Line 1 gives the time for the calculation step executed as a simple method call with the initial value passed as a parameter and the result value returned (the same as Line 2 in the prior table). These times are the basic comparison values for this set of test results, since all the other tests are build around this method call form.

Lines 2, 3, and 4 show different variations of accessing a member variable of an object. In line 2, the access is without casting. In line 3, an object reference is passed as a generic java.lang.Object and then downcast to the actual class of the object. In line 4, a generic object reference is passed and then downcast to a parent class of the object.

For these member-variable accesses, the adaptive JVMs (IBM JRE 1.1.8 and HotSpot) do a very good job of minimizing the overhead of a cast. In the last of these cases, where the cast is not to the actual class of the object, the standard JVMs (Sun JRE 1.2.2 and 1.1.8) are starting to show high levels of overhead for the cast operation.

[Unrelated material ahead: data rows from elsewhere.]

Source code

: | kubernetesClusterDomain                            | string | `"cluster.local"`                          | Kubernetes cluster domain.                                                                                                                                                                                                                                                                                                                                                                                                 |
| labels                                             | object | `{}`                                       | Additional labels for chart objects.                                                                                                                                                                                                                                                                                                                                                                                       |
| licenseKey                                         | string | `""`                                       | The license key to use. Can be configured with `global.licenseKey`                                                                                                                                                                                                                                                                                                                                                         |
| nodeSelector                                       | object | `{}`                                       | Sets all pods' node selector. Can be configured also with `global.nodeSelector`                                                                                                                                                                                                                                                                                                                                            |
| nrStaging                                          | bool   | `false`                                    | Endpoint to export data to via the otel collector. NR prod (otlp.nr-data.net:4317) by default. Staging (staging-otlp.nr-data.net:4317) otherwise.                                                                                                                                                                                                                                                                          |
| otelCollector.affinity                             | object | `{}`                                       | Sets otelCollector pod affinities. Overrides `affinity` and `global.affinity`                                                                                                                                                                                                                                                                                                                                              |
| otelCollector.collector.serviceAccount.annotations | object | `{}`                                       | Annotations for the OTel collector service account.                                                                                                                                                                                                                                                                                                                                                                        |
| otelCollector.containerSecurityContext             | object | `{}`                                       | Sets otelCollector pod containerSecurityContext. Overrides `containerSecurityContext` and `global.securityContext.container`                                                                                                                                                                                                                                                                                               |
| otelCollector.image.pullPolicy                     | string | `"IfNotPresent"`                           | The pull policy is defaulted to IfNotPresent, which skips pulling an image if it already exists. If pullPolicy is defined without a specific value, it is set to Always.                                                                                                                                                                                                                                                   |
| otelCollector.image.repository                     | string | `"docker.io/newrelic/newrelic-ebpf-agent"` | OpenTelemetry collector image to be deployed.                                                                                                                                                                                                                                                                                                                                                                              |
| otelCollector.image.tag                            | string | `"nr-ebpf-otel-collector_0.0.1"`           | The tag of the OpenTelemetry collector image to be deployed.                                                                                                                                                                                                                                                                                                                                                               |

Lines 5, 6, and 7 show different casting variations combined with method calls. In line 5, this is a simple downcast of a generic object reference to the actual class of the object. In line 6 the cast is to a parent class of the object, and in line 7 the method being called is one which is overridden by a loaded class. All the tested JVMs except HotSpot show fairly high overhead for the cast to the parent class of the object, and, for the case in which the called method is overridden, HotSpot shows fairly high overhead as well (though not nearly as high as the base Sun JRE 1.2.2).

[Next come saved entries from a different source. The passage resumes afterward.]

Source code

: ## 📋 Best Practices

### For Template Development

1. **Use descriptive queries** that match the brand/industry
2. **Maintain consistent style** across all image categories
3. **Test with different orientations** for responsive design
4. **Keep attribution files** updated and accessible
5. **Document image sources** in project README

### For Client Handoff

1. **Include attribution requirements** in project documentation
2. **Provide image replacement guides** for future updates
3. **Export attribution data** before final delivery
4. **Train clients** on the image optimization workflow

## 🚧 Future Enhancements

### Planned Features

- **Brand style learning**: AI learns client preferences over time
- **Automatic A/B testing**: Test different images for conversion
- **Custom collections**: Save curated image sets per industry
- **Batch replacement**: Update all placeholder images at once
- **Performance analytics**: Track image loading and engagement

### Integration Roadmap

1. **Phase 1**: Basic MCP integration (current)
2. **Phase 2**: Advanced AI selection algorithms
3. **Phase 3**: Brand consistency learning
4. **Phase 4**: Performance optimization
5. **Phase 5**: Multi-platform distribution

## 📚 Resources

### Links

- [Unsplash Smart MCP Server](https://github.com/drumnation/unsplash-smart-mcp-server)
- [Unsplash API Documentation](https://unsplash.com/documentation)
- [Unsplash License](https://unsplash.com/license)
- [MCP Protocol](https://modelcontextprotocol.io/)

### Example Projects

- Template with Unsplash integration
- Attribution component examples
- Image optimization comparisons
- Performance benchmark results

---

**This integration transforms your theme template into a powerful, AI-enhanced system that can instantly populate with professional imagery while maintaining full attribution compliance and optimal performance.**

Lines 8 and 9 show casting to an interface with method calls through the interface. These are again high-overhead operations, though less so for the adaptive JVMs. The difference between these two lines is a test before the cast in line 9, duplicating the common coding idiom of a check before a cast:

    if (obj instanceof IValue) {
        IValue iobj = (IValue) obj;
        ...
    }

This test was specifically designed to determine if the JVMs were able to translate this coding idiom efficiently. Since the cast operation is checked before it's executed, the hope was that there would be no need to check it again when actually performing the cast. Unfortunately, judging from the test times, it looks like the JVMs aren't able to make full use of this information in the generated code and do go through some duplicated effort. On the brighter side, however, the duplicated effort isn't as much as for the equivalent cast operation.

Line 10 shows the results of a test that used a different usage pattern. All the other tests used a single target type for the casts. In this test, two target types (one a subclass of the other) were used in alternation, with calls to a method inherited by both target types. This test only presented a problem for the HotSpot JVM, but in this case the problem was a substantial one, giving by far the worse performance of any of the tests.

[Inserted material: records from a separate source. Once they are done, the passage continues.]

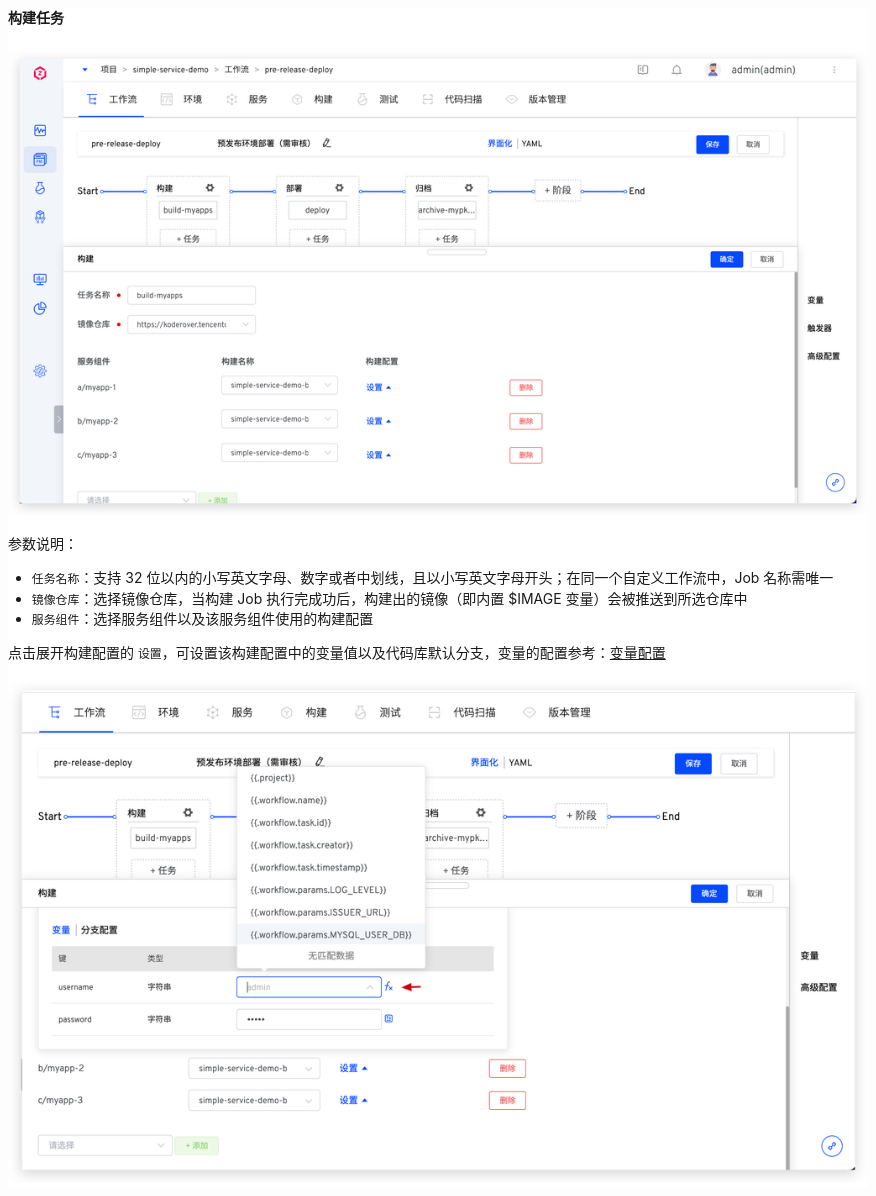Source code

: #### 构建任务
![common_workflow_config](../_images/common_workflow_config_3.png)

参数说明：
- `任务名称`：支持 32 位以内的小写英文字母、数字或者中划线，且以小写英文字母开头；在同一个自定义工作流中，Job 名称需唯一
- `镜像仓库`：选择镜像仓库，当构建 Job 执行完成功后，构建出的镜像（即内置 $IMAGE 变量）会被推送到所选仓库中
- `服务组件`：选择服务组件以及该服务组件使用的构建配置

点击展开构建配置的 `设置`，可设置该构建配置中的变量值以及代码库默认分支，变量的配置参考：[变量配置](#变量来源配置)

![common_workflow_config](../_images/common_workflow_config_3_1.png)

It appears from these tests that part of HotSpot's performance advantage for casting operations is some type of caching of the cast last performed for an object. If the same cast is done repeatedly on an object, the performance is very good, but if a cast to another type is done, there's a large performance hit. This trade-off is probably good in general, but can result in unexpected performance bottlenecks when usage does not fit the expected pattern.

Finally, the last line of the table shows the time taken to allocate the equivalent of one object for each calculation step in the other tests. As with the Table 1 times for method call tests, these times show that casting is generally not as significant a performance factor as object allocations.